Matthieu Jolly est Services & Innovation Manager à L’Échangeur, une structure de veille sur le commerce qui appartient à BNP Paribas. Il nous explique comment le numérique réinvente le commerce de proximité et, paradoxalement, le rend plus pertinent que jamais.
Matthieu Jolly
Services & Innovation Manager
U&R
Pouvez-vous décrire ce que fait L’Échangeur et ce que vous y faites ?
MJ
L’Échangeur a 21 ans cette année ; il a été créé en 1997 par LaSer Cofinoga et a été racheté par BNP Paribas Personal Finance en 2015. Son projet, c’est d’imaginer quelle sera la relation entre les acteurs économiques et les consommateurs demain et après-demain, avec deux visions : l’une très technologique, et l’autre très client. Deux fois par an, on partage notre veille au cours de deux événements, l’un en mars, où l’on récapitule tout ce qui se passe dans les salons de la technologie, et l’autre en octobre, où l’on brosse des axes d’innovation en direction du consommateur. Une fois ces visions posées, les entreprises viennent nous voir et nous demandent ce qu’elles peuvent faire sur leur marché. On recadre sur leurs secteurs d’activité ou sur leurs thématiques propres. Nous avons un showroom à Levallois dans lequel les clients peuvent visualiser leurs données, et où les solutions d’une quarantaine de start-ups sont présentes parce qu’elles proposent un usage intéressant.

== == ==

Tâche demandée A: Selon l'entretien, en quelle année BNP Paribas Personal Finance a-t-il racheté L'Échangeur ?
Tâche demandée B: Recopiez fidèlement le passage de l'entretien qui commence par « Matthieu Jolly est » et se termine par « pertinent que jamais. ».

Données fournies:
== == ==

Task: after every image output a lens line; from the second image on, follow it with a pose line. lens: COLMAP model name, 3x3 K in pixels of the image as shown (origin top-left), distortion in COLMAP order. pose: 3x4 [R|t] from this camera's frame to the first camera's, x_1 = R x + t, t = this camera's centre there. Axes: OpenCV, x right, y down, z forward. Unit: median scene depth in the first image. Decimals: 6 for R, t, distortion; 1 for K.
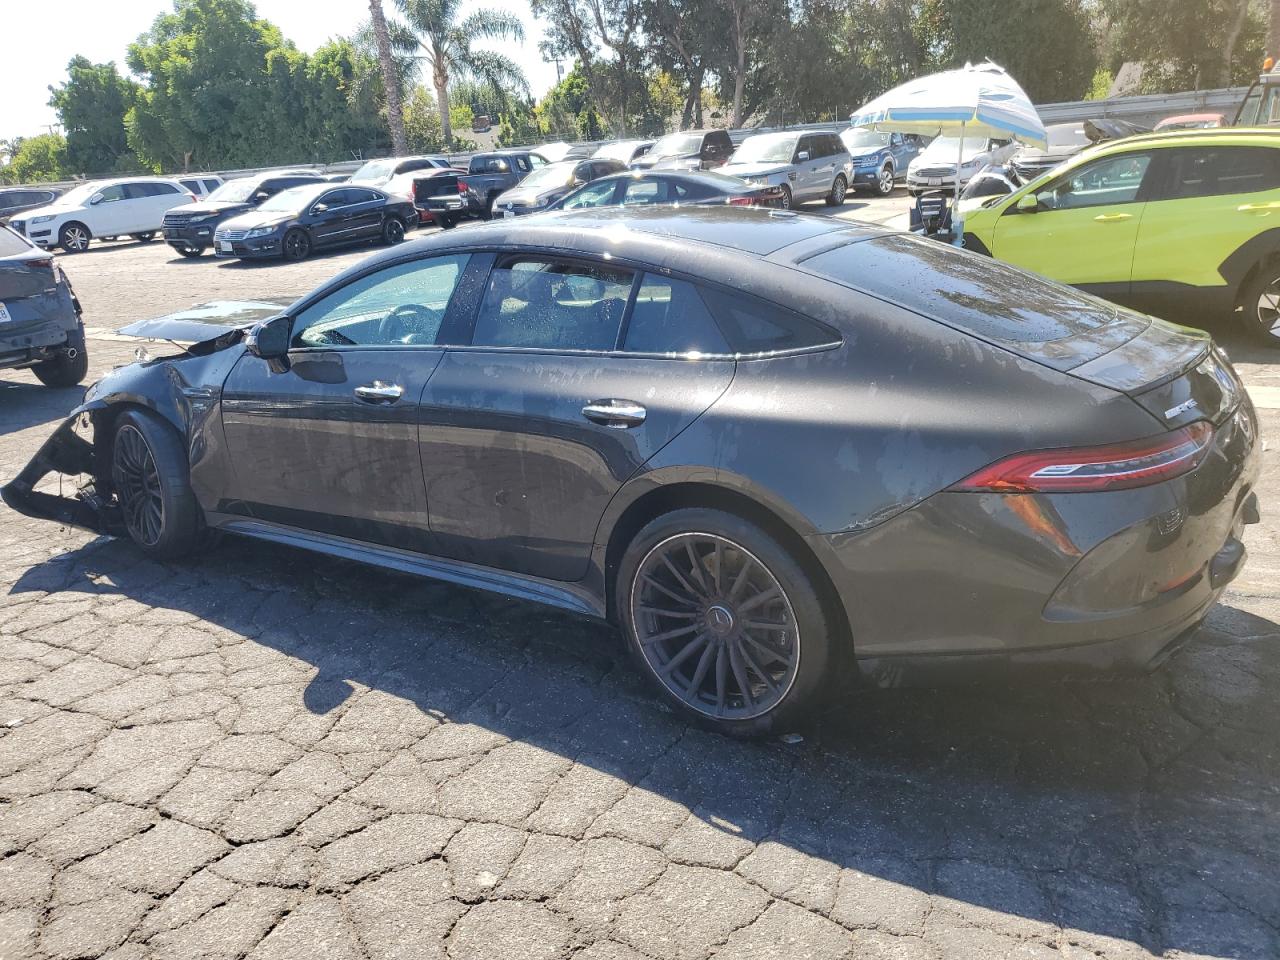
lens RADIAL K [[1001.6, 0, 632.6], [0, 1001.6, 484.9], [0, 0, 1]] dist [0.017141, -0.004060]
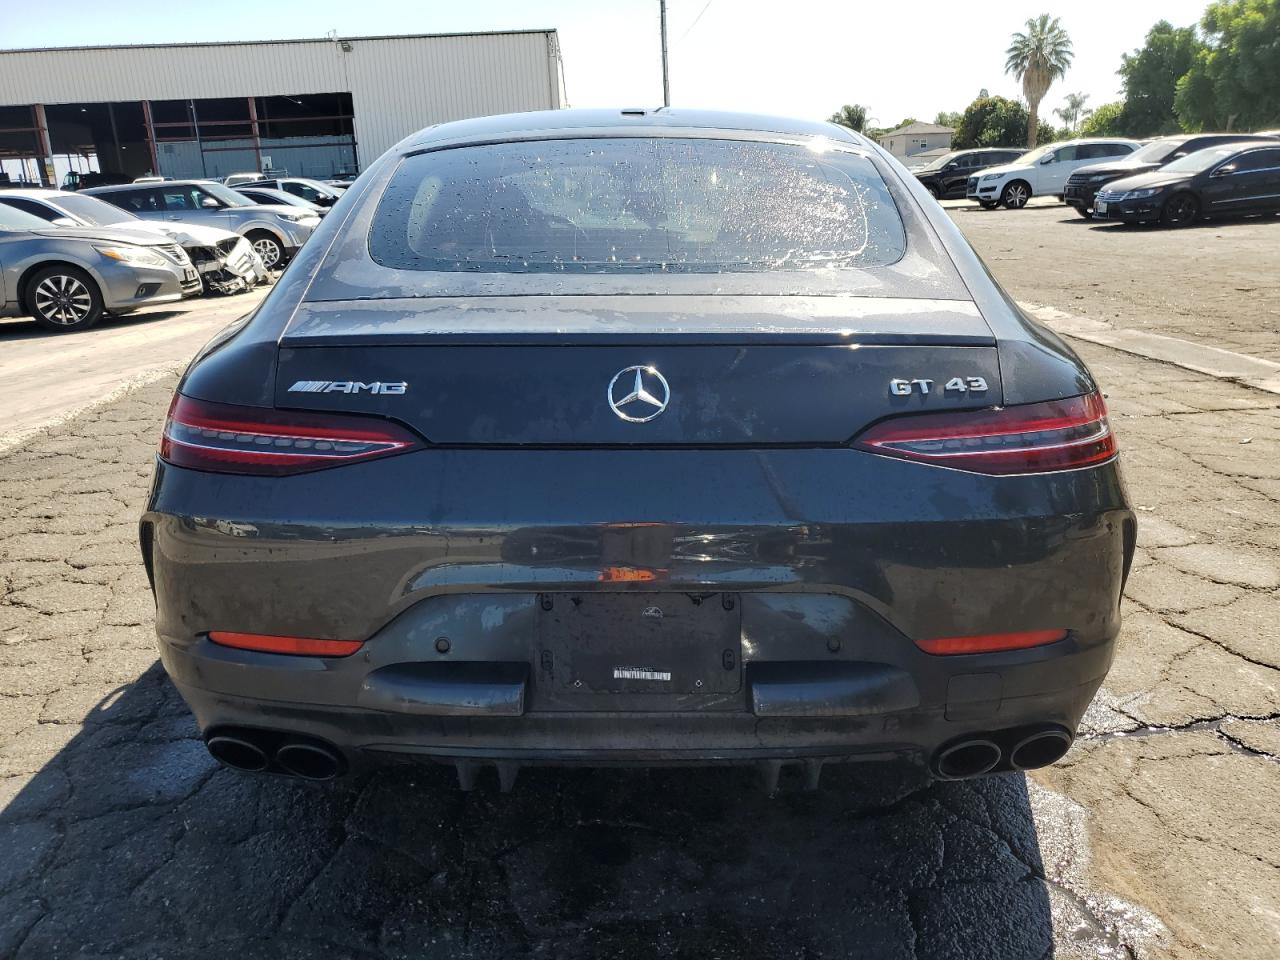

== == ==

Réponse finale A: En 2015.

Réponse finale B:
Matthieu Jolly est Services & Innovation Manager à L’Échangeur, une structure de veille sur le commerce qui appartient à BNP Paribas. Il nous explique comment le numérique réinvente le commerce de proximité et, paradoxalement, le rend plus pertinent que jamais.